Dataset entries:
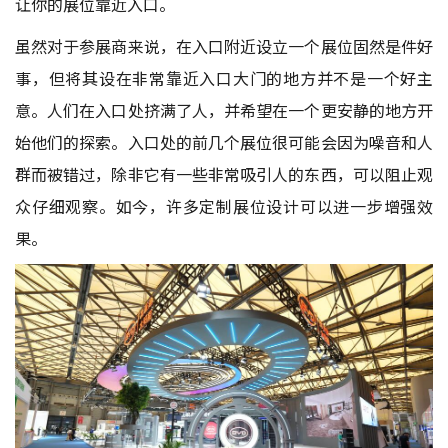
让你的展位靠近入口。
虽然对于参展商来说，在入口附近设立一个展位固然是件好
事，但将其设在非常靠近入口大门的地方并不是一个好主
意。人们在入口处挤满了人，并希望在一个更安静的地方开
始他们的探索。入口处的前几个展位很可能会因为噪音和人
群而被错过，除非它有一些非常吸引人的东西，可以阻止观
众仔细观察。如今，许多定制展位设计可以进一步增强效
果。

= TASK TO CARRY OUT =
Reproduce the data above in full, exactly, with the images removed.

= THE ANSWER =
让你的展位靠近入口。
虽然对于参展商来说，在入口附近设立一个展位固然是件好
事，但将其设在非常靠近入口大门的地方并不是一个好主
意。人们在入口处挤满了人，并希望在一个更安静的地方开
始他们的探索。入口处的前几个展位很可能会因为噪音和人
群而被错过，除非它有一些非常吸引人的东西，可以阻止观
众仔细观察。如今，许多定制展位设计可以进一步增强效
果。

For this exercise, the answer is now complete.